Not that we were surprised but he needed not to have lied to us about it in the first place.

Now Peter has started recalling (read firing) diplomats and replacing them with his blue-eyed boys (well, not exactly his, but his brother’s.)

Of course, there was a vacancy in Brussels for the good lady who was our face in the European Union had quit her post on her own just before the elections to try other things.

But if Peter were true to his words, why replace Bernard Sande in London, Charles Msosa in New York, Stella Ndau in Pretoria and Earnest Makawa in Beijing?

Ok, ok, he has what he calls a ‘business unusual’ programme. But if he wanted to replace diplomats to fit his agenda, why bring back people who perpetrated his late brother’s ‘business as usual’ programme?

I have no qualms with Charles Namondwe heading back to the Orient or Brian Bowler to the Big Apple.

But how do these characters fit into Peter’s ‘business unusual’ agenda when they were at the core of Bingu’s ‘business as usual’ agenda?

If Peter’s agenda were truly different need he have not looked for his own people? Does this not confirm the notion that Peter is not his own man? That the old man is just continuing from where his eccentric big brother left?

Just look at the faces in his Cabinet and tell me if you do not read Bingu all over them.

But, of course, let us not be too hard on Peter; the guy had been away from Malawi for over 40 years until his brother asked him to come back to help him on constitutional matters.

If truth be told, political positions were forced on Peter; that is why he fumbled the ‘academic freedom’ odyssey when big brother tried him at Education and failed to guide Bingu on how to handle the Fergus Cochraine-Dyet debacle when brother-president ware-housed him at Foreign Affairs.

The presidency was equally forced on Peter; that is why he has to make do with the people who helped his brother fail and fall.

Enough of Peter’s reluctant presidency; let us get back to my good friend Jessie.

Jessie is a fearless activist; she fears no authority, that is why she took on Peter Mukhito, Bingu’s trusty top cop who the President dubbed ‘the best police chief ever’.

The academic freedom issue started as a ‘blinking contest’ between the police chief and the academician over the little issue about a youthful lecturer and lecture-room spooks.

Mukhito, I am sure, was not sure what he was up against in Kabwila.

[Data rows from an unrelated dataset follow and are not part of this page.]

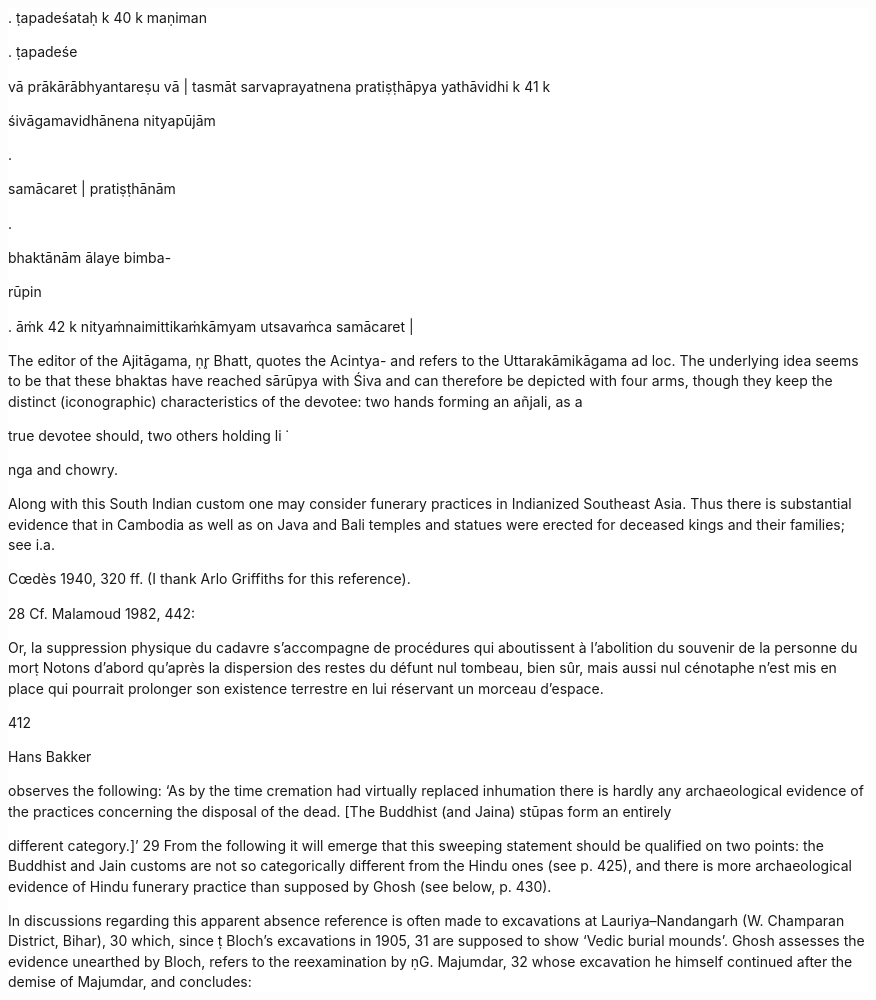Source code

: . ṭapadeśataḥ  k 40 k maṇiman

. ṭapadeśe

vā prākārābhyantareṣu vā | tasmāt sarvaprayatnena pratiṣṭhāpya yathāvidhi  k 41 k

śivāgamavidhānena nityapūjām

. 

samācaret | pratiṣṭhānām

. 

bhaktānām ālaye bimba-

rūpin

. āṁk 42 k nityaṁnaimittikaṁkāmyam utsavaṁca samācaret |

The editor of the Ajitāgama, ṇr̥ Bhatt, quotes the Acintya- and refers to the Uttarakāmikāgama ad loc.  The underlying idea seems to be that these bhaktas have reached sārūpya  with Śiva and can therefore be depicted with four arms, though they keep the distinct \(iconographic\) characteristics of the devotee: two hands forming an añjali, as a

true devotee should, two others holding li ˙

nga  and chowry. 

Along with this South Indian custom one may consider funerary practices in Indianized Southeast Asia. Thus there is substantial evidence that in Cambodia as well as on Java and Bali temples and statues were erected for deceased kings and their families; see i.a. 

Cœdès 1940, 320 ff. \(I thank Arlo Griffiths for this reference\). 

28 Cf. Malamoud 1982, 442:

Or, la suppression physique du cadavre s’accompagne de procédures qui aboutissent à l’abolition du souvenir de la personne du morṭ Notons d’abord qu’après la dispersion des restes du défunt nul tombeau, bien sûr, mais aussi nul cénotaphe n’est mis en place qui pourrait prolonger son existence terrestre en lui réservant un morceau d’espace. 



412

Hans Bakker

observes the following: ‘As by the time cremation had virtually replaced inhumation there is hardly any archaeological evidence of the practices concerning the disposal of the dead. \[The Buddhist \(and Jaina\) stūpas  form an entirely

different category.\]’ 29 From the following it will emerge that this sweeping statement should be qualified on two points: the Buddhist and Jain customs are not so categorically different from the Hindu ones \(see p. 425\), and there is more archaeological evidence of Hindu funerary practice than supposed by Ghosh \(see below, p. 430\). 

In discussions regarding this apparent absence reference is often made to excavations at Lauriya–Nandangarh \(W. Champaran District, Bihar\), 30 which, since ṭ Bloch’s excavations in 1905, 31 are supposed to show ‘Vedic burial mounds’. Ghosh assesses the evidence unearthed by Bloch, refers to the reexamination by ṇG. Majumdar, 32 whose excavation he himself continued after the demise of Majumdar, and concludes:
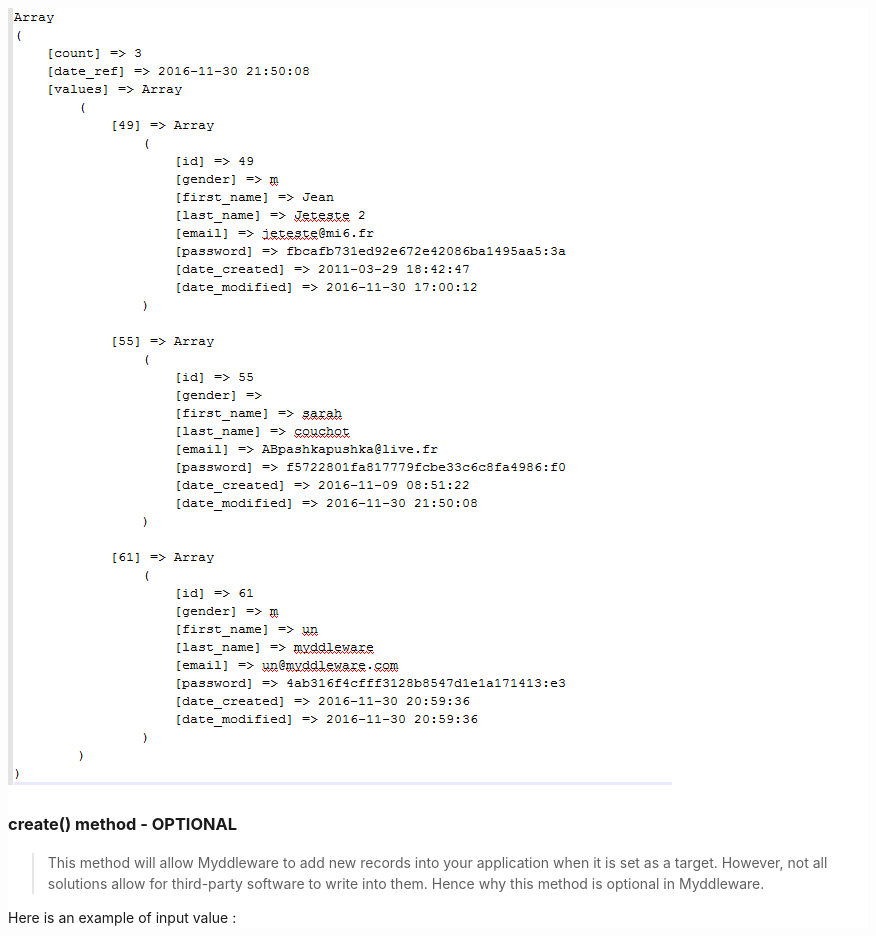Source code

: ![Example output value for a read() method call](images/dev_guide/tuto_connecteur_method_read_output.png)

### create() method - OPTIONAL

> This method will allow Myddleware to add new records into your application when it is set as a target. However, not all solutions allow
> for third-party software to write into them. Hence why this method is optional in Myddleware.


Here is an example of input value :
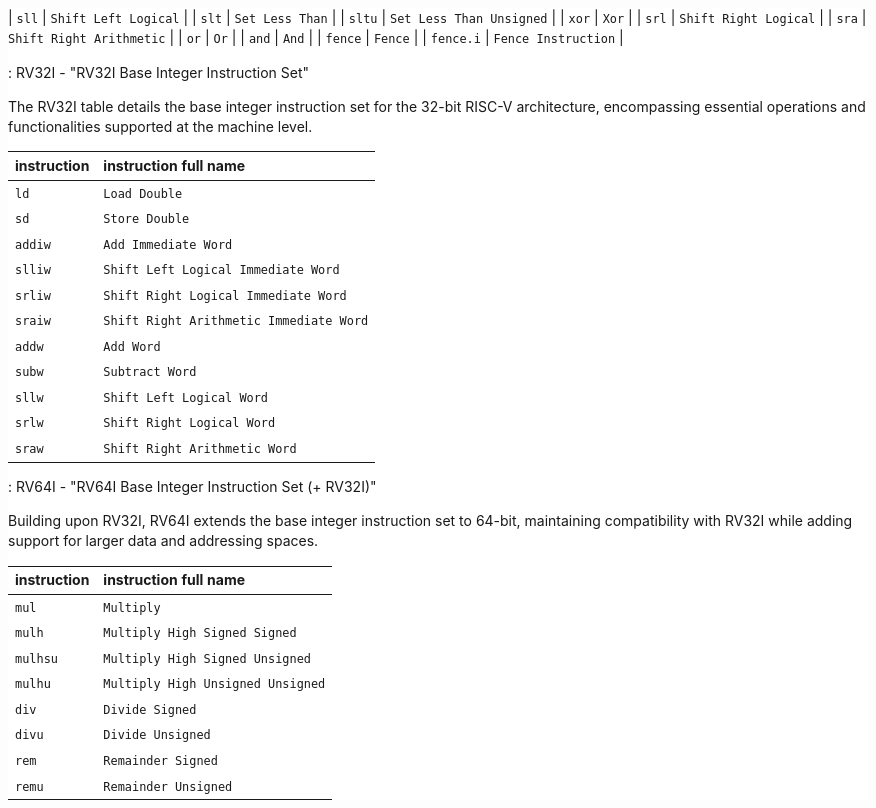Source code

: | `sll`        | `Shift Left Logical`                                                |
| `slt`        | `Set Less Than`                                                     |
| `sltu`       | `Set Less Than Unsigned`                                            |
| `xor`        | `Xor`                                                               |
| `srl`        | `Shift Right Logical`                                               |
| `sra`        | `Shift Right Arithmetic`                                            |
| `or`         | `Or`                                                                |
| `and`        | `And`                                                               |
| `fence`      | `Fence`                                                             |
| `fence.i`    | `Fence Instruction`                                                 |

: RV32I - "RV32I Base Integer Instruction Set"

The RV32I table details the base integer instruction set for the 32-bit RISC-V architecture, encompassing essential operations and functionalities supported at the machine level.

| instruction  | instruction full name                                               |
|--------------|:--------------------------------------------------------------------|
| `ld`         | `Load Double`                                                       |
| `sd`         | `Store Double`                                                      |
| `addiw`      | `Add Immediate Word`                                                |
| `slliw`      | `Shift Left Logical Immediate Word`                                 |
| `srliw`      | `Shift Right Logical Immediate Word`                                |
| `sraiw`      | `Shift Right Arithmetic Immediate Word`                             |
| `addw`       | `Add Word`                                                          |
| `subw`       | `Subtract Word`                                                     |
| `sllw`       | `Shift Left Logical Word`                                           |
| `srlw`       | `Shift Right Logical Word`                                          |
| `sraw`       | `Shift Right Arithmetic Word`                                       |

: RV64I - "RV64I Base Integer Instruction Set (+ RV32I)"

Building upon RV32I, RV64I extends the base integer instruction set to 64-bit, maintaining compatibility with RV32I while adding support for larger data and addressing spaces.

| instruction  | instruction full name                                               |
|--------------|:--------------------------------------------------------------------|
| `mul`        | `Multiply`                                                          |
| `mulh`       | `Multiply High Signed Signed`                                       |
| `mulhsu`     | `Multiply High Signed Unsigned`                                     |
| `mulhu`      | `Multiply High Unsigned Unsigned`                                   |
| `div`        | `Divide Signed`                                                     |
| `divu`       | `Divide Unsigned`                                                   |
| `rem`        | `Remainder Signed`                                                  |
| `remu`       | `Remainder Unsigned`                                                |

I am sure he was not sure how to handle her and needed his boss’ protection…which he got in that seminal ‘A Mukhito sapepesa’ (‘Mukhito will not apologise’) speech.

But little Jessie toughed it out until the President helped the ‘best police chief ever’ blink.

When Jessie declared she was eyeing politics and a parliamentary seat on an MCP ticket in her ancestral home of Salima she was embraced as a celeb; no wonder she was made the public face of the oldest party in the land.

Now Jessie and her MCP have never accepted that Peter Mutharika won fair and square the May 20 elections. In fact, as an English Language lecturer herself, she has been using all the choice words to tell us how Peter and the Gang cheated their way to power.

How then, on a sunny August day, could sweet little Jessie find herself on a joy two-hour ride with the same Peter from Mosi-o-Tunya to Lilongwe?

And, if the picture of her alighting from the chartered jet is anything to go by, she might have been sitting – or on the same aisle – with Peter Mukhito, him she so vociferously fought.

It will be interesting how the conversation between the poster-girl of academic freedom and the chief violator of the same went.

“Hey, Peter, remember me? This is Jessie!”

“Hey, Jessie! I know you, naughty girl?”

And then the conversation went into a whisper…

But the point is: Jessie took a wrong turn. Perceptions matter in politics. The two-hour joy-ride from Victoria Falls – Mosi-a-Tunya, if you like – might have been innocent.

But it will be taken into the context of what Jessie has been ranting about Peter and the stolen elections.

Ok, the jet might have been chartered by Malawian tax payers, carrying Malawians. But who was it chartered for? The same dude who stole an election according to Jessie? And whom Jessie has not endorsed?

Tell me something else, my good friend Jessie! This was a case of classical bad judgment if you seek my honest view. After all Jessie went to Harare on a different assignment, meaning she must have had a return ticket.